My first impression was disbelief that such a fragile place could be the object of a plan for a 250-unit housing development or the equally inappropriate commercial design that preceded it. Belmont Uplands, which is just across the Cambridge line in Belmont, is the last natural space in the Cambridge area. While nearly encroached on from every side and perhaps because of this, Belmont Uplands supports an incredible diversity of life. It is a last frontier in this sense.

The first stop on our walk was at what is thought to be the mother of the rare Silver Maples that define this area. This tree is a large, old warrior that it would be criminal to disturb. Later we saw another remarkable example of this species, six large Silver Maples growing up and symmetrically out from the same base, a very unusual and beautiful display.

Late morning is not considered to be the best time to see birds, but we saw many and they were not the usual varieties that grace city streets.

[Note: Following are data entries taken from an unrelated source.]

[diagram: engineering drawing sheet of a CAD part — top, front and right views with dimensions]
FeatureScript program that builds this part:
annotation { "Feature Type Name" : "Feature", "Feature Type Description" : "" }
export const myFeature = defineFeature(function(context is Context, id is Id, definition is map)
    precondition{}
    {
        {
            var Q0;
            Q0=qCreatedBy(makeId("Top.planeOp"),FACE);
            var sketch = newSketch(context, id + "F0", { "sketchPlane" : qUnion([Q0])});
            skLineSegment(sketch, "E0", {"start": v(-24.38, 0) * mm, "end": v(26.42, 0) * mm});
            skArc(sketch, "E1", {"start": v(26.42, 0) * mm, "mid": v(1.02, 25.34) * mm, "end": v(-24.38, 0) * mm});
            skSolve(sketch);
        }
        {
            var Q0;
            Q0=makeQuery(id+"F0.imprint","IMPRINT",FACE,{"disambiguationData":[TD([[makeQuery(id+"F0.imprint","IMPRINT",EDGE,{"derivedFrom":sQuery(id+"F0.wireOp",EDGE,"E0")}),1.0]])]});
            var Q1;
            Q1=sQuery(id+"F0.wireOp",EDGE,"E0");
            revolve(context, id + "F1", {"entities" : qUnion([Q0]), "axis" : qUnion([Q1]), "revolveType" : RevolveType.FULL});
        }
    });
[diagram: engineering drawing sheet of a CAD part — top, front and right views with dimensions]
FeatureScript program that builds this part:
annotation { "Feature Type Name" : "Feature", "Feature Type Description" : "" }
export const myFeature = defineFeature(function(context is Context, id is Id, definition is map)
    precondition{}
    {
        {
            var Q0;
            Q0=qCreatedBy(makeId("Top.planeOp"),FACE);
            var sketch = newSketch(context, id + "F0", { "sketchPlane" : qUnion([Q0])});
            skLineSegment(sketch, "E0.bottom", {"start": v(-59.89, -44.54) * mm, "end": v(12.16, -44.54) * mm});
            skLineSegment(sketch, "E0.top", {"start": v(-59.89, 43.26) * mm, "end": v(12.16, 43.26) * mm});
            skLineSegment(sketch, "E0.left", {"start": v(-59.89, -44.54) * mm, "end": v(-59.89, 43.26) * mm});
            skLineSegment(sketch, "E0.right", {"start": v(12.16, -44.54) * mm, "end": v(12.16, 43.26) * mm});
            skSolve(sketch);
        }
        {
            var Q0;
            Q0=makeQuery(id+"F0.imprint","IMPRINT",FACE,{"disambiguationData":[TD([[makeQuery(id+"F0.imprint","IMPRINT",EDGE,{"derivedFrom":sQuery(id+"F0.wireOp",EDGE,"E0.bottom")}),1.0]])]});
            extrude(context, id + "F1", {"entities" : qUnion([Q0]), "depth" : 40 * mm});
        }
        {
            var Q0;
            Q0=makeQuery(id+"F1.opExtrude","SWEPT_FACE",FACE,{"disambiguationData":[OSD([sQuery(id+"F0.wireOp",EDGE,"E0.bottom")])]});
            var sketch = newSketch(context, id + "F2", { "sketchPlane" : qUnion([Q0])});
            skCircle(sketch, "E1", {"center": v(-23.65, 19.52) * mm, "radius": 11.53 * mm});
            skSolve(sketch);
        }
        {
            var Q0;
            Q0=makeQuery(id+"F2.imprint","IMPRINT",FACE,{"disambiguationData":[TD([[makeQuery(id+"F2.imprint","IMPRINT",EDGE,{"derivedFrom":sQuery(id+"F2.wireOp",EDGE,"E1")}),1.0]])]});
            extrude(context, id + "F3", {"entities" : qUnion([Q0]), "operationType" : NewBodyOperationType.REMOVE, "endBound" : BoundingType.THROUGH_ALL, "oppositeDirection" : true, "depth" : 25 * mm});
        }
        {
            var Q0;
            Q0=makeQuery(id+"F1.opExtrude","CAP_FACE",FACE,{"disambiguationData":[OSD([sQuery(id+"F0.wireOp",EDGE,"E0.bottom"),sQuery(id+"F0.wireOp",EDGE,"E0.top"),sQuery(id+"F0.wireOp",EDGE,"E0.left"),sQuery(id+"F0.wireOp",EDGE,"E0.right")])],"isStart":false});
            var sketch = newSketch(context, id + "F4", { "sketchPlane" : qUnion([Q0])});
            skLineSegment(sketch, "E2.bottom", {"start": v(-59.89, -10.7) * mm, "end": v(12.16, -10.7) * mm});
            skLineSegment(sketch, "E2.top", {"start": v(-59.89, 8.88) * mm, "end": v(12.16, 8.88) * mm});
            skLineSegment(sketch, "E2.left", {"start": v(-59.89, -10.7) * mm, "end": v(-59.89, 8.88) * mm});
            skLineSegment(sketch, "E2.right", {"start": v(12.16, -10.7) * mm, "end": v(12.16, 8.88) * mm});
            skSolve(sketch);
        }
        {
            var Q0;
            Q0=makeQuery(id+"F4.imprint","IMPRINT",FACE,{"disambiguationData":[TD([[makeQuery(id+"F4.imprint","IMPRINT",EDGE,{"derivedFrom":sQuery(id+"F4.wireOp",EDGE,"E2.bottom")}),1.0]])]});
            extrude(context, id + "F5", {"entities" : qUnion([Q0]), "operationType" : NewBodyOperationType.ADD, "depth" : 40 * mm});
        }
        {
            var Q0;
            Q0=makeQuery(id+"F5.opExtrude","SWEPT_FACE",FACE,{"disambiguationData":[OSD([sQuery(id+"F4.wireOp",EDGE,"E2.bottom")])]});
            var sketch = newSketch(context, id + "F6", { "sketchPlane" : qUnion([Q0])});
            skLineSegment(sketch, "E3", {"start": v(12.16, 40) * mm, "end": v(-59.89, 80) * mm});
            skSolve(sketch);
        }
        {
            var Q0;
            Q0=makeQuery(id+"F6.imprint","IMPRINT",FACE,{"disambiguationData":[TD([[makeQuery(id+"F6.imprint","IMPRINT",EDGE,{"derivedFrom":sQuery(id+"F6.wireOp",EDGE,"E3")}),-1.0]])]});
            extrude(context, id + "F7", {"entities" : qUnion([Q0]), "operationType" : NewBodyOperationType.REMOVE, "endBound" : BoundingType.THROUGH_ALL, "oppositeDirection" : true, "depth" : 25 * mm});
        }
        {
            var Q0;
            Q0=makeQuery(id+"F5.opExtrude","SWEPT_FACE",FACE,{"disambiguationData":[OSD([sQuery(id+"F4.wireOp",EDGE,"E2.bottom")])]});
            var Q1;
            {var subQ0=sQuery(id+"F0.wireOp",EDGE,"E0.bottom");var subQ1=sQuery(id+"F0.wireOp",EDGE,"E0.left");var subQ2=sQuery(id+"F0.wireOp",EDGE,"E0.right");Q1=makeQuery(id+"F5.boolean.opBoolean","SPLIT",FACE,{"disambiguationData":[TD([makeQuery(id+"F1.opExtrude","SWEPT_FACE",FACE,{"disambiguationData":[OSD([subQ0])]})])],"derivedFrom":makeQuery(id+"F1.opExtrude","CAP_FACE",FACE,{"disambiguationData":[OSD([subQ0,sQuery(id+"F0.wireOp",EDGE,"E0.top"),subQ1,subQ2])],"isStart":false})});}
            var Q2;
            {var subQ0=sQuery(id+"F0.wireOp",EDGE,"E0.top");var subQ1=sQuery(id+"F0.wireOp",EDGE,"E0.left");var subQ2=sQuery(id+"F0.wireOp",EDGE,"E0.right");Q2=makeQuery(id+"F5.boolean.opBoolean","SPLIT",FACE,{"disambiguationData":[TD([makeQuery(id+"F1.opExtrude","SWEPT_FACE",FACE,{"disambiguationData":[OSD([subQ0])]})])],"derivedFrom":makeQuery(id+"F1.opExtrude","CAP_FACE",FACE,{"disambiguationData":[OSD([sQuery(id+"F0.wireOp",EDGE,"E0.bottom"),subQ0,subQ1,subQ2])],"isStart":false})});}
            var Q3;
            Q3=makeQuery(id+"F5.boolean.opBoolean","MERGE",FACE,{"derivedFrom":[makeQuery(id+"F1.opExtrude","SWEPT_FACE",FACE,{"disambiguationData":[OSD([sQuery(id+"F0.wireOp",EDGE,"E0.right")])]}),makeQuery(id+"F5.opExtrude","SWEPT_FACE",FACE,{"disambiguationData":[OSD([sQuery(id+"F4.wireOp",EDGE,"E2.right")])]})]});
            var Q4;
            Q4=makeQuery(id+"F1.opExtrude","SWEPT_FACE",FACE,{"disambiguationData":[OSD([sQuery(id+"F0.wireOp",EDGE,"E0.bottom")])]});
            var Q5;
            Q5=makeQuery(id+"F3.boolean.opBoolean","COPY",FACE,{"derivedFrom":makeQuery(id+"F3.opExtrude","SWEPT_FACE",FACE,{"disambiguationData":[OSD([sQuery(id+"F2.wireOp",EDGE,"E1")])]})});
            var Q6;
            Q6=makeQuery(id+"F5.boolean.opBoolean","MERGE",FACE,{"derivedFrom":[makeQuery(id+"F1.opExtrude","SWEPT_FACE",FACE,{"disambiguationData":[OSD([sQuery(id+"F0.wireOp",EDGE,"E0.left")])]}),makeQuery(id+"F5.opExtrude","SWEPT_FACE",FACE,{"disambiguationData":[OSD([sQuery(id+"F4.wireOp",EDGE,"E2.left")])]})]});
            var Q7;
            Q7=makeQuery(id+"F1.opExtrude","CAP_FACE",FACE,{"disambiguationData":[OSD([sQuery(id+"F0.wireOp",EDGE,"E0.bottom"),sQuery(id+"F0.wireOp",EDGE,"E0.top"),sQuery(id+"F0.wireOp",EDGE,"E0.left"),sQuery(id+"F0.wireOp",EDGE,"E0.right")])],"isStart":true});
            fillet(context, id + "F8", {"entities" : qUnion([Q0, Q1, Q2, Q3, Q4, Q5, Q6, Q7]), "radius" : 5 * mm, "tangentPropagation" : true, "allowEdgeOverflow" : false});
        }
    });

Early on we spotted a Red-Tailed Hawk gracefully riding the thermals above. Down below, a Downy Woodpecker hopped around a tree trunk, and the peter-peter-peter call of the Tufted Titmouse was everywhere. We found feathers of the Northern Cardinal and Snowy Owl and saw tracks left by a Cottontail rabbit. The trees are full of nests, and Mallards and Black ducks boisterously congregate on the Little River, which winds its way around the perimeter of the property.

Belmont Uplands is a natural treasure that should be protected and never developed. It is a critical wildlife habitat, an important watershed for an area increasingly beset by water problems, and a sacred place for human experience. Developments come and go, but not so nature.